Published by World Tibet Network News - Wednesday - April 16, 1997New York Times - April 16, 1997
GENEVA -- After a vigorous lobbying campaign that divided European nations, China on Tuesday defeated a resolution condemning its human rights record at a U.N. commission, preventing even debate on the issue.
It was the seventh consecutive year that resolutions assailing China have failed before the U.N. Human Rights Commission. Beijing's victory Tuesday, on a vote of 27 to 17, was by its widest margin ever.
Wu Jianmin, China's delegate, termed the vote "a victory for cooperation over confrontation." Earlier, in a speech to an audience packed in the wood-paneled U.N. meeting room, Wu labeled the resolution "an outrageous distortion of China's reality" and said it reflected Western attempts to "dominate China's fate."
He asserted that the Chinese people "had no human rights to speak of" before the Communists came to power in 1949, and he dismissed the resolution criticizing China's rights record and its treatment of Tibet as Western "impudence." He said China had followed its own course for 5,000 years and would continue to do so.
Wu said the West had a powerful interest in preserving China's stability, saying that if even 1 percent of his countrymen -- 12 million people -- were to flee, "the prosperity of East Asia would be destroyed overnight."

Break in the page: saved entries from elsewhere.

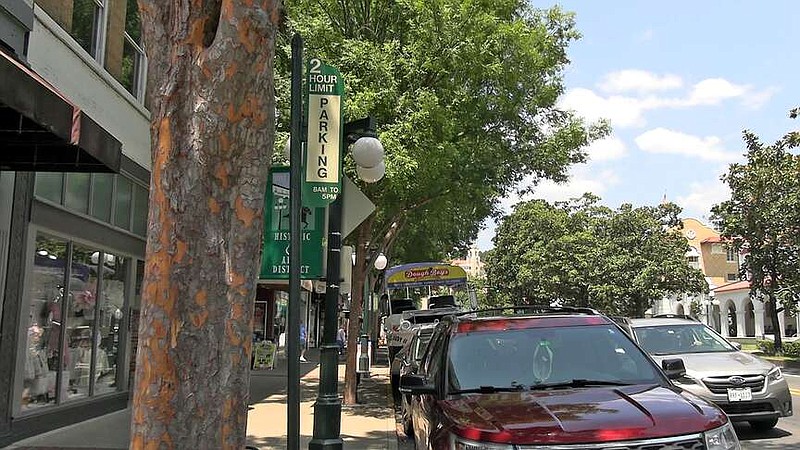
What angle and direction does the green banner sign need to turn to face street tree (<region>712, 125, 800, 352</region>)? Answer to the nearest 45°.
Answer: approximately 135° to its left

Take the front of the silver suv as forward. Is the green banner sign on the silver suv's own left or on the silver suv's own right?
on the silver suv's own right

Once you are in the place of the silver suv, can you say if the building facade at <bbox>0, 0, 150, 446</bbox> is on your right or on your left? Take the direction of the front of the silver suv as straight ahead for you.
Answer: on your right

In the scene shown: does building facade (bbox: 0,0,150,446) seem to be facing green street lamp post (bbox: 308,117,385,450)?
yes

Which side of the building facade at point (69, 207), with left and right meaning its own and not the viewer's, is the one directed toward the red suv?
front

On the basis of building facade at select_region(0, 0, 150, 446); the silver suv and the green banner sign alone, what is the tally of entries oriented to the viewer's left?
0

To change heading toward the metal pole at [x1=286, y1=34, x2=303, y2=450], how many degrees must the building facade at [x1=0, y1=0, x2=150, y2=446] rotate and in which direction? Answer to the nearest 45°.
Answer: approximately 45° to its right

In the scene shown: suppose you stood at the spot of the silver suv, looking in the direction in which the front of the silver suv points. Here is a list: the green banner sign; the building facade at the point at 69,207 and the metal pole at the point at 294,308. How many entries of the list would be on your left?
0

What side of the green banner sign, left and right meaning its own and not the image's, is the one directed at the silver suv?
left

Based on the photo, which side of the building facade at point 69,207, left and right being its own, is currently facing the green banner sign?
front

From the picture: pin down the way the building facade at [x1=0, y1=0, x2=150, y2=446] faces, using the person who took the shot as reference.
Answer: facing the viewer and to the right of the viewer

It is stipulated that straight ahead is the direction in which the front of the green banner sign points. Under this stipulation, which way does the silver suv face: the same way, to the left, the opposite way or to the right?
the same way

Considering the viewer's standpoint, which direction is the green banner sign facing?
facing the viewer

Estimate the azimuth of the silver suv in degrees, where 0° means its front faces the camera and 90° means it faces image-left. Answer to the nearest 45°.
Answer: approximately 315°

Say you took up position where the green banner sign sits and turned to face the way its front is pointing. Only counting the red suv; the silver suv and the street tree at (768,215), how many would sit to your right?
0

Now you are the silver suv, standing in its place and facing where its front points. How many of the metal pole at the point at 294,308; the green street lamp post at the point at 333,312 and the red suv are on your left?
0
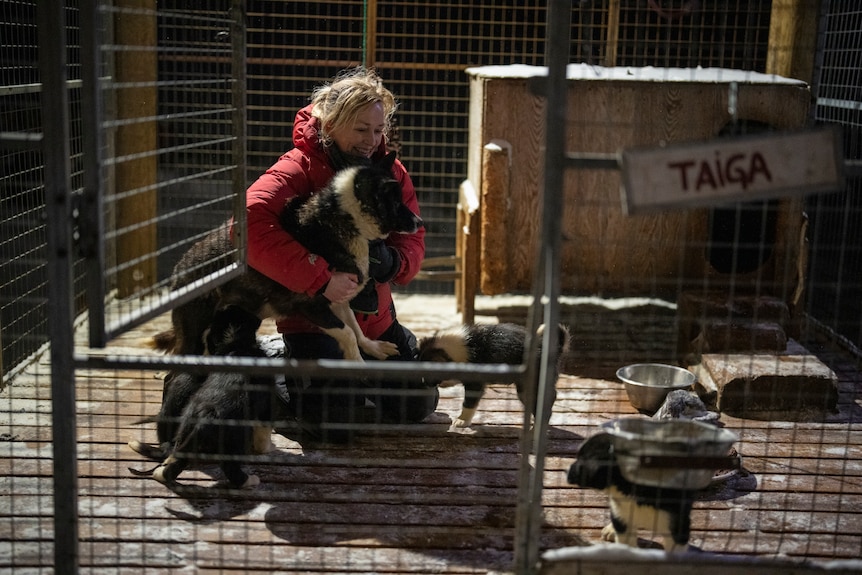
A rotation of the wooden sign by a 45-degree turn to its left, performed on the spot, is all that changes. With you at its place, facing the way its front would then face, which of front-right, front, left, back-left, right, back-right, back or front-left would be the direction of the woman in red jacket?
back

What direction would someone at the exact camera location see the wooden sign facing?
facing the viewer

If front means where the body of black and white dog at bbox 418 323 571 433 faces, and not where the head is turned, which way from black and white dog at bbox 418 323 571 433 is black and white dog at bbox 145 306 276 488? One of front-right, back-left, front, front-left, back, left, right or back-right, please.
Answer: front-left

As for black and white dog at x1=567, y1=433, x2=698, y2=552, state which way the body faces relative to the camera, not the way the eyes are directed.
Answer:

In Washington, Secretary of State Madeleine Albright said the United States regretted the vote.
"We recognize that no nation is perfect, and that none has all the answers," she said. "But we also believe that human rights are a legitimate subject for discussion among nations. On this, we differ with China."
Resolutions against China were first introduced at the commission in 1990 after the violent crackdown against pro-democracy demonstrators in Beijing. This year, diplomats said, China waged a particularly assertive campaign against the resolution.
France and Germany refused to co-sponsor the resolution condemning Beijing, prompting human rights groups to accuse France of softening its position in order to win a major plane deal when President Jacques Chirac visits China.
The Netherlands, which holds the rotating presidency of the 15-member European Union, then balked at introducing other human rights motions in protest at the French and German stand on China. It later relented.
"We've had disagreements before, but this is the first time we are hanging our dirty linen out because of such a disagreement," said the Dutch delegate, Peter van Wulfften Palthe. The resolution criticizing China was sponsored by Denmark and the United States. Denmark urged the 53 nations of the commission to hold China to the same rules as other member countries.
Tyge Lehmann, Denmark's delegate, said after the vote: "China conducted a rather aggressive campaign that has paid off. There were a lot of threats."
China announced before the vote that it was canceling some official visits with Denmark because of its sponsorship of the resolution. Unperturbed by Chinese actions, Lehmann pointed out that Denmark imports three times as many Chinese goods as it exports to China.
American officials insisted that the resolution had been a "matter of principle," and that Tuesday night's two-hour debate had helped keep the spotlight on China's human rights record.
Tuesday's vote was on a procedural motion that the United Nations take no action on the resolution. Nine countries, including Russia, abstained.